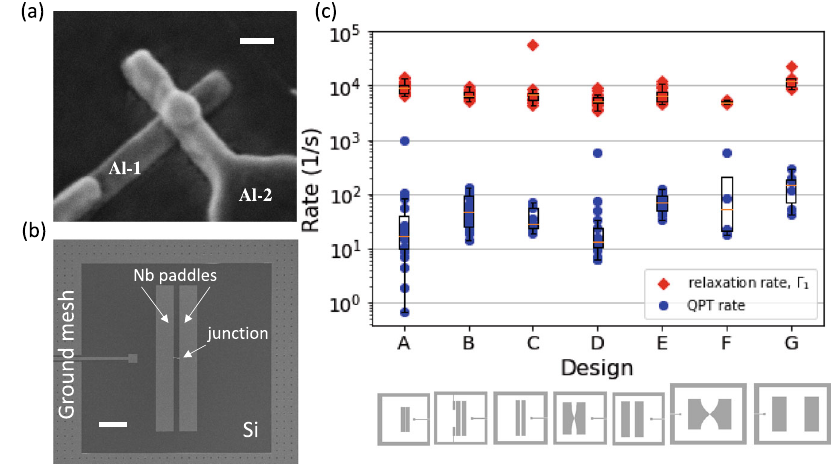
Fig. 1 Non-equilibrium quasiparticles in various designs of Nb qubits. a Scanning electron microscopy (SEM) image of a JJ in one of our transmon qubits showing the superconducting Al leads sandwiching a thin layer of AlO x . The scale bar corresponds to 100 nm. b SEM image of a standard transmon (design-C) incorporating a single Al/AlO x /Al JJ and Nb capacitor paddles. The scale bar corresponds to 100 μ m. c QPT and relaxation rates vs. qubit design for a set of qubits with Nb paddles, the medians are shown in orange. The cartoons depict the various qubit designs used in this work from A to G with increasing paddle area.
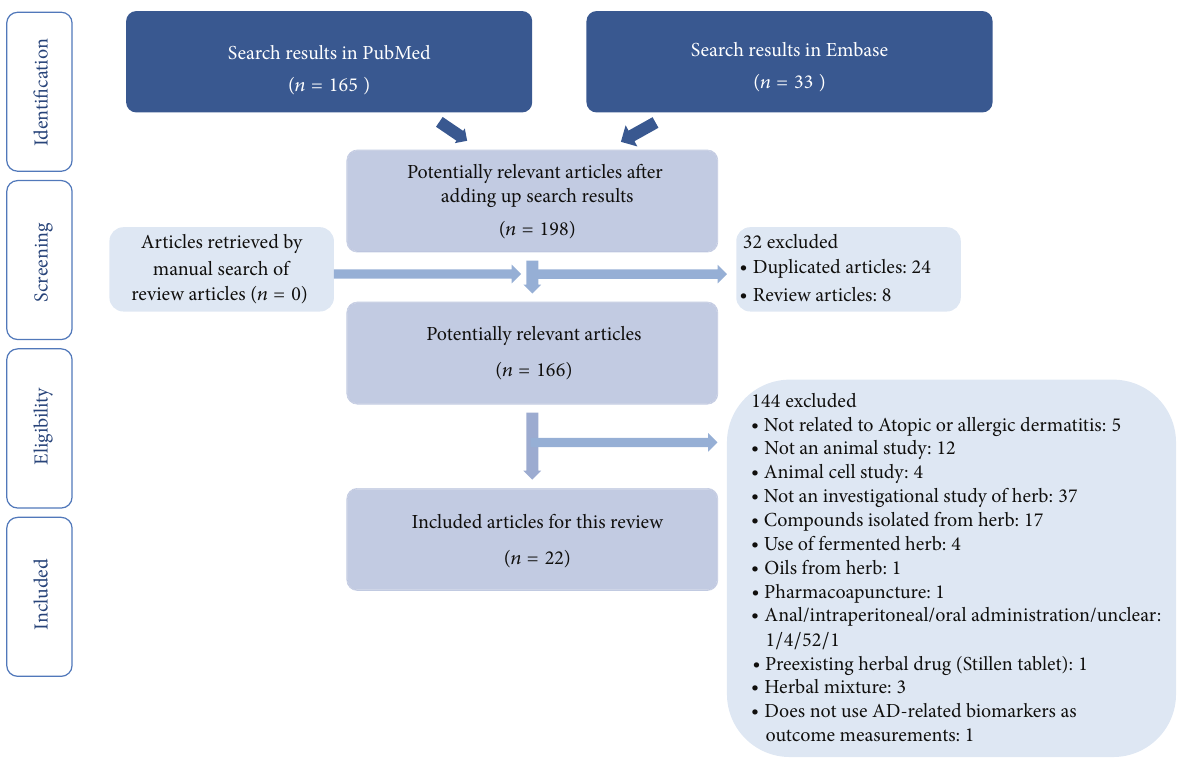
Figure 1: Flowchart of the study selection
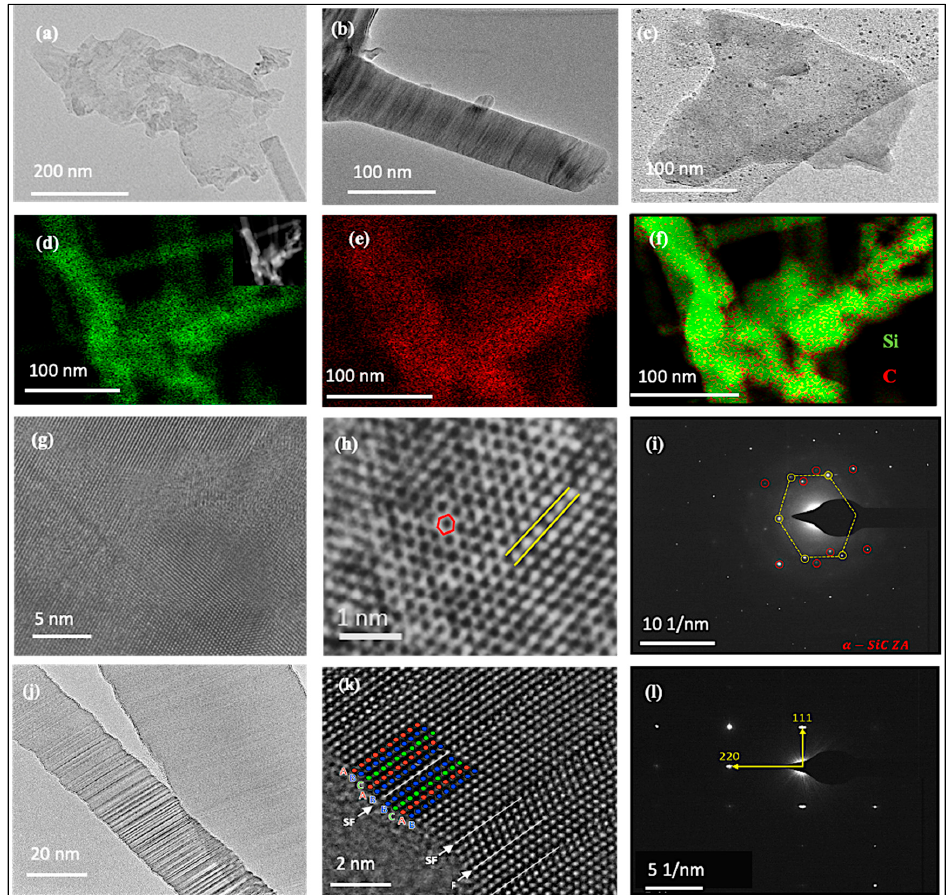
Figure 3. TEM results: ( a – c ) TEM images revealing that the grown 3D structures were composed of nanosheets and nanowires; ( d – f ) elemental X-ray mappings corresponding to the STEM-HAADF images shown in the inset of image ( d ); ( g ) HRTEM image showing the highly crystalline nature of the grown material; ( h , i ) HRTEM images of a different structure and the associated selected area electron diffraction pattern; ( j , k ) HRTEM images of a grown twinned nanowire (left) and ( l ) its indexed selected area electron diffraction pattern.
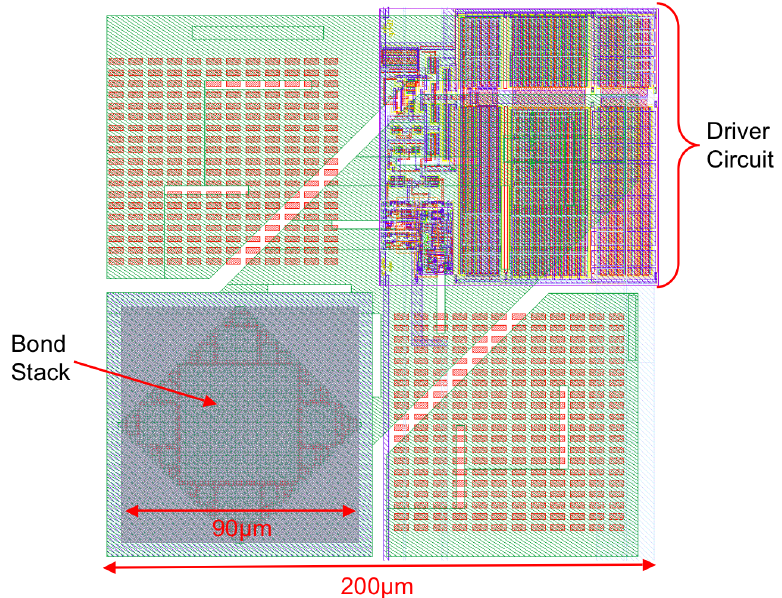
Figure 4. Layout of a single micro-LED driver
========
Copy the preceding data in full and word for word, dropping its pictures.

### [SOLUTION]
Fig. 1 Non-equilibrium quasiparticles in various designs of Nb qubits. a Scanning electron microscopy (SEM) image of a JJ in one of our transmon qubits showing the superconducting Al leads sandwiching a thin layer of AlO x . The scale bar corresponds to 100 nm. b SEM image of a standard transmon (design-C) incorporating a single Al/AlO x /Al JJ and Nb capacitor paddles. The scale bar corresponds to 100 μ m. c QPT and relaxation rates vs. qubit design for a set of qubits with Nb paddles, the medians are shown in orange. The cartoons depict the various qubit designs used in this work from A to G with increasing paddle area.
Figure 1: Flowchart of the study selection
Figure 3. TEM results: ( a – c ) TEM images revealing that the grown 3D structures were composed of nanosheets and nanowires; ( d – f ) elemental X-ray mappings corresponding to the STEM-HAADF images shown in the inset of image ( d ); ( g ) HRTEM image showing the highly crystalline nature of the grown material; ( h , i ) HRTEM images of a different structure and the associated selected area electron diffraction pattern; ( j , k ) HRTEM images of a grown twinned nanowire (left) and ( l ) its indexed selected area electron diffraction pattern.
Figure 4. Layout of a single micro-LED driver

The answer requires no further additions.